Gary made the move to academic life when he came to the University of Minnesota in 1990. Gary’s time as Department Head was marked by a period of growth of the Arboretum as well as the research and teaching activities in the Department. One of his major efforts as Department Head was to improve our capital facilities for plant research within the College. This included leadership on a major NSF Academic Infrastructure grant that brought 54 new plant growth chambers to the St. Paul Campus, a push to replace and update our greenhouses that led to Dean Mike Martin’s proposal that resulted in Legislative funds to build the PGF, and coordination of the project that included the renovation of the HRC 600 building and construction of a new experimental winery. He also organized and hosted, with support from the NSF/DOE/USDA the 15th International Conference on Plant Growth Substances in July 1995, served as the Acting Associate Dean of Research for the college, and took a five-month research leave with Prof. Peter Quail in the Department of Plant and Microbial Biology and the Plant Gene Expression Center, University of California, Berkeley in 1998-1999.
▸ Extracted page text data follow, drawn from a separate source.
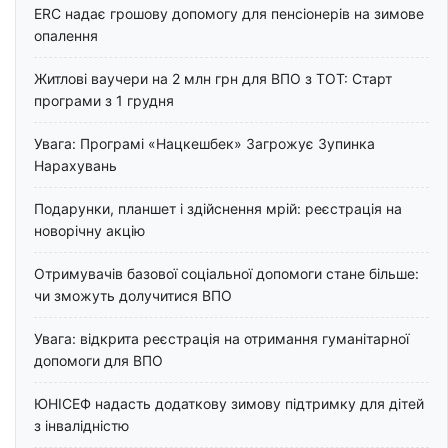
ERC надає грошову допомогу для пенсіонерів на зимове
опалення
Житлові ваучери на 2 млн грн для ВПО з ТОТ: Старт
програми з 1 грудня
Увага: Програмі «Нацкешбек» Загрожує Зупинка
Нарахувань
Подарунки, планшет і здійснення мрій: реєстрація на
новорічну акцію
Отримувачів базової соціальної допомоги стане більше:
чи зможуть долучитися ВПО
Увага: відкрита реєстрація на отримання гуманітарної
допомоги для ВПО
ЮНІСЕФ надасть додаткову зимову підтримку для дітей
з інвалідністю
Toward the end of the 1990s, Gary initiated a healthy plant initiative by establishing the Center for Plants and Human Health and serving as its director, a research direction at UMN that had continued in various forms for the last 20 years. He, along with Mindy Kurzer, played a key role in President Bruinink’s Healthy Foods, Healthy Lives Legislative Initiative that led to the funding and the formation of the Healthy Foods, Healthy Lives Initiative. He also initiated a research program with three primary foci, understanding light regulation of health-related compounds in plants, the regulation of plant growth by light, and light-auxin interactions. Gary took a second research leave to the Department of Molecular, Cell, and Developmental Biology, University of California, Los Angeles in 2004-2005 to work with Profs. Chentao Lin and Elaine Tobin and to expand his skills on molecular approaches to photoreceptor biology and plant development, specifically on mechanisms of UV-B perception in plants.
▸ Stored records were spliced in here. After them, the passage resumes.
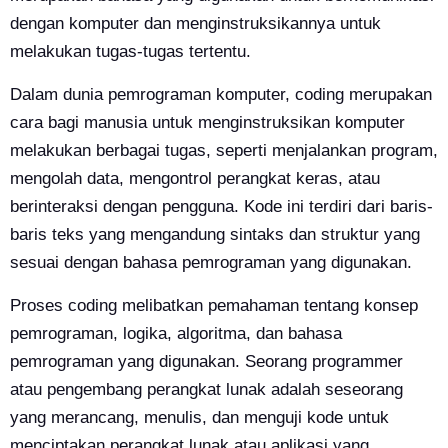
dengan komputer dan menginstruksikannya untuk
melakukan tugas-tugas tertentu.
Dalam dunia pemrograman komputer, coding merupakan
cara bagi manusia untuk menginstruksikan komputer
melakukan berbagai tugas, seperti menjalankan program,
mengolah data, mengontrol perangkat keras, atau
berinteraksi dengan pengguna. Kode ini terdiri dari baris-
baris teks yang mengandung sintaks dan struktur yang
sesuai dengan bahasa pemrograman yang digunakan.
Proses coding melibatkan pemahaman tentang konsep
pemrograman, logika, algoritma, dan bahasa
pemrograman yang digunakan. Seorang programmer
atau pengembang perangkat lunak adalah seseorang
yang merancang, menulis, dan menguji kode untuk
menciptakan perangkat lunak atau aplikasi yang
Gary taught, with his own unique flair and enthusiasm, Hort1031 Vines and Wines: Introduction to Viticulture and Enology starting in 2004, he served on the Board of Directors of the Minnesota Grape Growers Association, and for six years he served as chair of the International Cold Climate Wine Competition. His interest in wine extended to being our local expert on fine dining and he is always willing to suggest new and better venues for taking departmental guests.
Gary is active campus-wide and has been a staunch supporter of the University of Minnesota. He served many times on the Faculty Senate and on its committees, was both a member and was on the executive committee of the Consortium on Law and Values in Health, Environment & the Life Sciences, and was vice-president for the Twin Cities Chapter of the AAUP. His keen interest in state politics coupled with his extensive campus experience made him a highly effective University Faculty Legislative Liaison from 2013-2016. His campus-wide commitments earned him the University of Minnesota President’s Award for Outstanding Service in 2019. Out of gratitude for the opportunity to have fulfilling professional careers at the University of Minnesota, Gary and his late wife Helen Kivnick have established two endowment funds, the Gardner-Kivnick Fellowship in Plant Developmental Biology in the Department of Horticultural Science (2013) and the Kivnick-Gardner Fund for the Arts and Social Work in the School of Social Work (2020).